═════ Data section
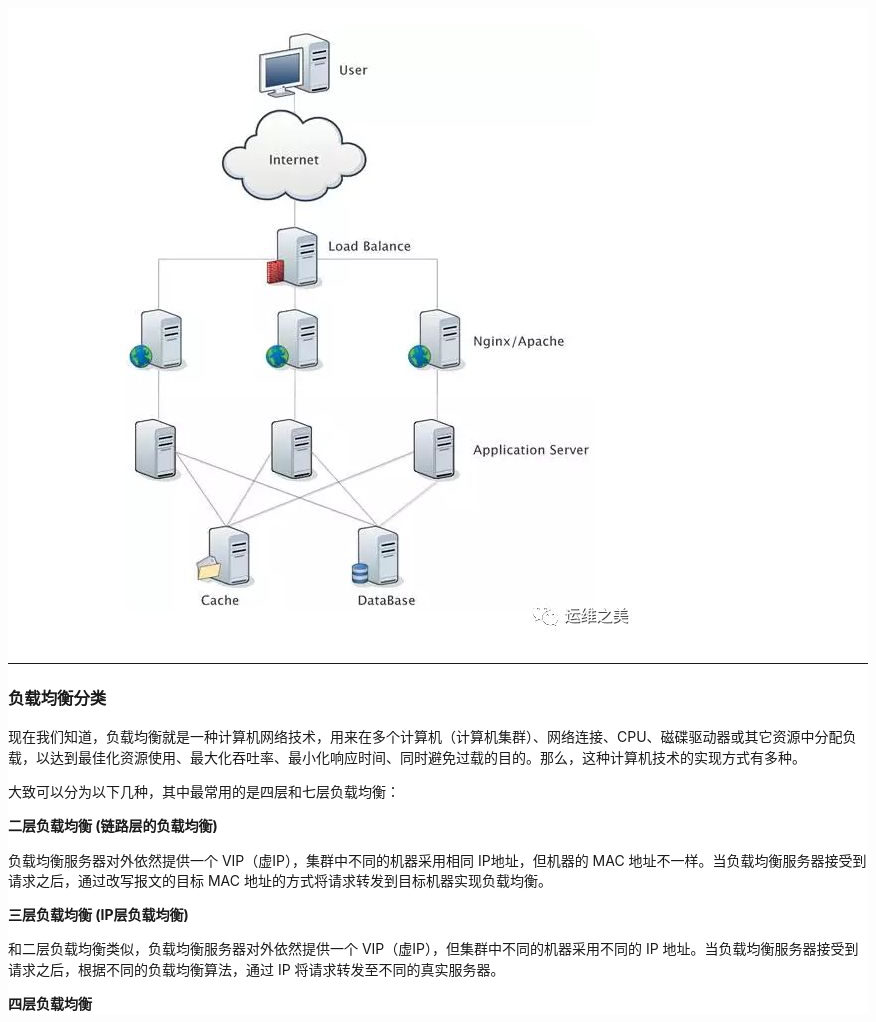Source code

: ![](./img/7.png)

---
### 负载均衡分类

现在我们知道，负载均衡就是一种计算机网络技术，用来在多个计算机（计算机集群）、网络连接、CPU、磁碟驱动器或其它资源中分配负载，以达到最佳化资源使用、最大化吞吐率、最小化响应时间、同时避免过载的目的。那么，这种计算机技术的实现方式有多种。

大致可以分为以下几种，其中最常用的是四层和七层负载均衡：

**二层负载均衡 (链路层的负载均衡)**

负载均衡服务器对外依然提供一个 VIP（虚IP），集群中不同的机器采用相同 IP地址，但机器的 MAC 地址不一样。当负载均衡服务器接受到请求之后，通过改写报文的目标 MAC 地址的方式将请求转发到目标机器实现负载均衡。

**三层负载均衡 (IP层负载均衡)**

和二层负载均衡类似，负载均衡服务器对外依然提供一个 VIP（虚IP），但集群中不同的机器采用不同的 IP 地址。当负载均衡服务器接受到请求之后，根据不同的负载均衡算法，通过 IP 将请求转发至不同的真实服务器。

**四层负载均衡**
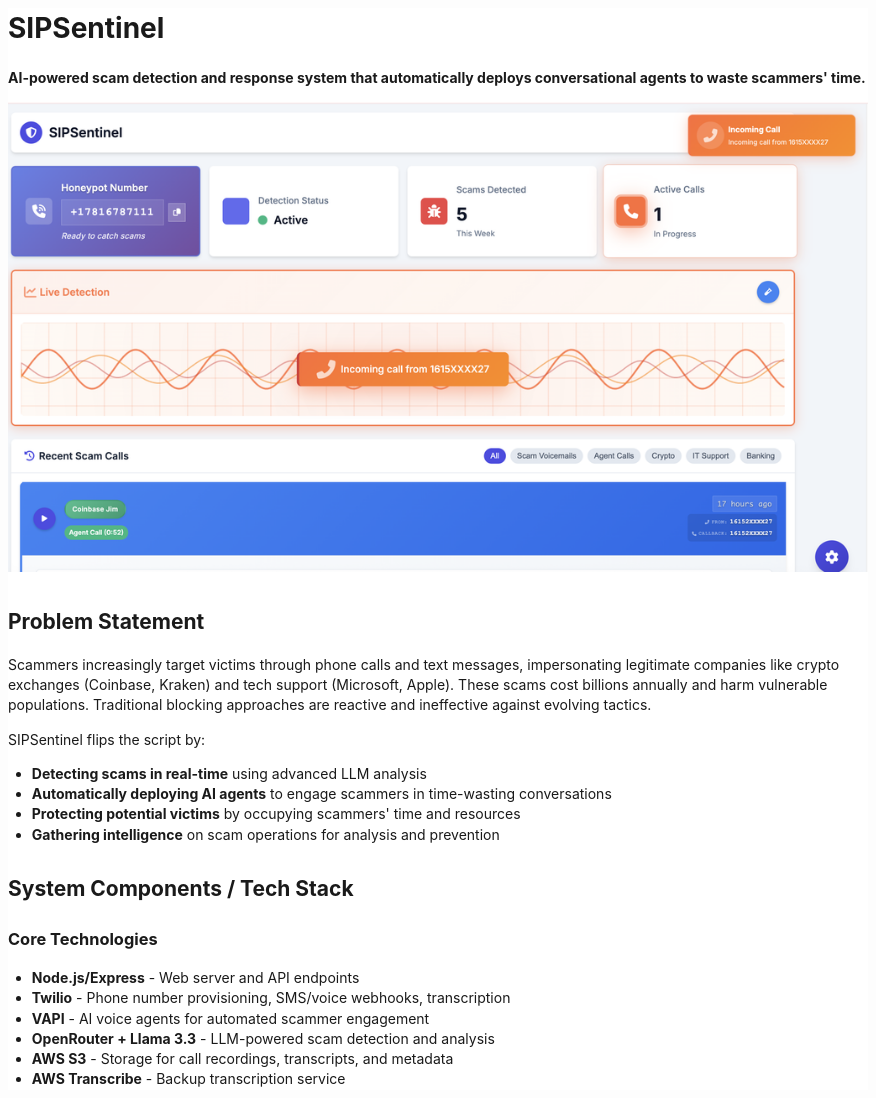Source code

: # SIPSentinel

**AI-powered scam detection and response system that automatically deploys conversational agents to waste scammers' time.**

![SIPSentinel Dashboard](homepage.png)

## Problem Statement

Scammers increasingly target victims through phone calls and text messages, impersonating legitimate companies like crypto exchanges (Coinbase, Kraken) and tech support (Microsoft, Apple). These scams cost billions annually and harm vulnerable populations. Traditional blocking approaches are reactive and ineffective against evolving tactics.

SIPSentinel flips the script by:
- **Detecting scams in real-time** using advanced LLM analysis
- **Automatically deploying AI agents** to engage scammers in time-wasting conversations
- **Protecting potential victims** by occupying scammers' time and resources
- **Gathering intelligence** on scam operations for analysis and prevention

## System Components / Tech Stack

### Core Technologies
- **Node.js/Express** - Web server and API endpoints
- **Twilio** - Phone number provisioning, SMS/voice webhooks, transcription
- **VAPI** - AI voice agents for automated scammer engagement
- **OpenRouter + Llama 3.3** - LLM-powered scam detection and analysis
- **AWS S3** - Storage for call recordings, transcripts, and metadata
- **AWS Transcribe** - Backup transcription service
══════════
Goal of the exercise:
Retype all of the records above line for line without changing anything, and leave out the pictures.

Output below:
Source code

: ![](./img/7.png)

---
### 负载均衡分类

现在我们知道，负载均衡就是一种计算机网络技术，用来在多个计算机（计算机集群）、网络连接、CPU、磁碟驱动器或其它资源中分配负载，以达到最佳化资源使用、最大化吞吐率、最小化响应时间、同时避免过载的目的。那么，这种计算机技术的实现方式有多种。

大致可以分为以下几种，其中最常用的是四层和七层负载均衡：

**二层负载均衡 (链路层的负载均衡)**

负载均衡服务器对外依然提供一个 VIP（虚IP），集群中不同的机器采用相同 IP地址，但机器的 MAC 地址不一样。当负载均衡服务器接受到请求之后，通过改写报文的目标 MAC 地址的方式将请求转发到目标机器实现负载均衡。

**三层负载均衡 (IP层负载均衡)**

和二层负载均衡类似，负载均衡服务器对外依然提供一个 VIP（虚IP），但集群中不同的机器采用不同的 IP 地址。当负载均衡服务器接受到请求之后，根据不同的负载均衡算法，通过 IP 将请求转发至不同的真实服务器。

**四层负载均衡**
Source code

: # SIPSentinel

**AI-powered scam detection and response system that automatically deploys conversational agents to waste scammers' time.**

![SIPSentinel Dashboard](homepage.png)

## Problem Statement

Scammers increasingly target victims through phone calls and text messages, impersonating legitimate companies like crypto exchanges (Coinbase, Kraken) and tech support (Microsoft, Apple). These scams cost billions annually and harm vulnerable populations. Traditional blocking approaches are reactive and ineffective against evolving tactics.

SIPSentinel flips the script by:
- **Detecting scams in real-time** using advanced LLM analysis
- **Automatically deploying AI agents** to engage scammers in time-wasting conversations
- **Protecting potential victims** by occupying scammers' time and resources
- **Gathering intelligence** on scam operations for analysis and prevention

## System Components / Tech Stack

### Core Technologies
- **Node.js/Express** - Web server and API endpoints
- **Twilio** - Phone number provisioning, SMS/voice webhooks, transcription
- **VAPI** - AI voice agents for automated scammer engagement
- **OpenRouter + Llama 3.3** - LLM-powered scam detection and analysis
- **AWS S3** - Storage for call recordings, transcripts, and metadata
- **AWS Transcribe** - Backup transcription service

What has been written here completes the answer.